With regard to the temporal dimension of the problem, our analysis designated different patterns of variation over the 24-h forecasting horizon. MAE and MAPE behaved in a similar fashion, with the relevant values presenting an increase in the course of the day, while demonstrating a somewhat stabilizing trend over the last quarter of the day. Uncertainty, perceived as the spatially-driven variations in indices within the pool of examined areas, minimized for MAE and maximized for MAPE, around noontime hours. The coefficient of determination, on the other hand, exhibited higher uncertainty during afternoon hours, with an intense decreasing behavior over the entire 24-h span of the day. At the same time, the model showed high levels of adjustment to the reference area for MAE and R2, with MAPE, however, presenting better results for a significant portion of examined areas and time periods over the course of the day.
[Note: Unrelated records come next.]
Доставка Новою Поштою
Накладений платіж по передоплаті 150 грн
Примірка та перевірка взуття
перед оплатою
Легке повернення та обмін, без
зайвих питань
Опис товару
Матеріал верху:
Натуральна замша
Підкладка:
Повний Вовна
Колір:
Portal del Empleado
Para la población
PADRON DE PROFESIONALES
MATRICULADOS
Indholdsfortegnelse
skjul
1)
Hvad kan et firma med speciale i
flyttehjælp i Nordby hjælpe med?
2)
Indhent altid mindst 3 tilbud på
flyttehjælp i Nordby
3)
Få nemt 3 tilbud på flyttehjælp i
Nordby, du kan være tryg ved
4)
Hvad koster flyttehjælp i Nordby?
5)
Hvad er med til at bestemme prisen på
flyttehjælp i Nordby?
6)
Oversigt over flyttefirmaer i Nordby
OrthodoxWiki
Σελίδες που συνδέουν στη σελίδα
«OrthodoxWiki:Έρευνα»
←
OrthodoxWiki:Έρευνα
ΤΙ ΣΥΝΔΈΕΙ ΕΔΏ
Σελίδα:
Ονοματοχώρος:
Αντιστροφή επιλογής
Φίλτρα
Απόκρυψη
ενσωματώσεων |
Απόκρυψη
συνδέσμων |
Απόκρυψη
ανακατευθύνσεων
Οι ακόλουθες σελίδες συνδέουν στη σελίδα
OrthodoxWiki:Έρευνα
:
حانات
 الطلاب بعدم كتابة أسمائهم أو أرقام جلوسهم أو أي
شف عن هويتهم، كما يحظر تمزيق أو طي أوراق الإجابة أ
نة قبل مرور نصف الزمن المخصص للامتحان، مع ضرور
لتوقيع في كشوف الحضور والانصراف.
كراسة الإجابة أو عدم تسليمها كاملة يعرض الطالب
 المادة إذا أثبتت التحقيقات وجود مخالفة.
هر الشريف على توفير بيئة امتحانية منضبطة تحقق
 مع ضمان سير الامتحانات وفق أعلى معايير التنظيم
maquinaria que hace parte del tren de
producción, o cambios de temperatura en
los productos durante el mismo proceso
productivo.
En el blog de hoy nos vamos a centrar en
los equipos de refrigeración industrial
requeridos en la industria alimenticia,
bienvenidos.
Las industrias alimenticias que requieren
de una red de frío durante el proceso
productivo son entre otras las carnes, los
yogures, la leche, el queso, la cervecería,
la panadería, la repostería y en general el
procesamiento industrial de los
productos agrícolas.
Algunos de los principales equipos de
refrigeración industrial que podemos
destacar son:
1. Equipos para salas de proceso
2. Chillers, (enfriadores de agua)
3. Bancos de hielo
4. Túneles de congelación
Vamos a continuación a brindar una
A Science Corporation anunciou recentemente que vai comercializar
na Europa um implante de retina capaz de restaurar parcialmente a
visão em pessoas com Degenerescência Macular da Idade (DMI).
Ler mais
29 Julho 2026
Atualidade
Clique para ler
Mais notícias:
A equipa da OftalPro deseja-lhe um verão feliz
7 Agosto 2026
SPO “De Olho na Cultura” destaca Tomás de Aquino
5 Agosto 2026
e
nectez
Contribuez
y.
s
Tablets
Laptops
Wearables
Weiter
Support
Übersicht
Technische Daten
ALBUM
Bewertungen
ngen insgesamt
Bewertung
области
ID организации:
In accordance with the above, the temporal dimension seems to carry a more drastic impact on the model performance. This becomes more pronounced in the case of R2 and MAE and fades in the case of MAPE. On the other hand, MAE holds greater sensitivity against wind potential characteristics and is slightly less influenced by the geographical distribution of examined areas, whereas MAPE is largely affected by Δk and, to a smaller extent, by ΔLong. Finally, R2 is found to vary within a limited range of values in relation to the spatial and wind potential dimensions during the second half of the 24-h horizon. This is also relevant to the overall model performance, since, according to the temporal dimension analysis, statistical indices present diminishing behaviors past the first 12 h of the day. To that end, and despite being challenged by the presence of regions with highly distinctive wind potential characteristics, it can be argued that, under the assumption of a ~12-h forecasting horizon, the model is able to successfully outweigh the impact of spatial variation at the national level, with limited-only distortions across the Greek territory.
Acknowledging that, application of similar intra-day or shorter-horizon forecasting models suggests a prospective solution that may address the problem of data scarcity in several areas, which, by leveraging data-rich areas for the training of relevant models, may provide firm estimations on the anticipated wind power generation patterns. Furthermore, this also positions our research in the planning domain, adding value to common wind farm design approaches through the application of a deeper analysis that touches upon operational aspects, as well.
Additionally, and in the context of further research, the developed methodology can be evaluated both in a broader geographical context and become validated on the basis of actual operational data from already existing wind farms. By expanding the problem space of our analysis, new dynamics could emerge, while, by challenging the capacity of the proposed approach to provide sufficient forecasting results for actual wind projects, commitment of otherwise necessary training resources and big data availability could be effectively addressed. Beyond that, application of clustering techniques, such as in [
25], may lead to a deeper understanding of the model’s performance as far as regional correlation aspects amongst the examined areas are concerned.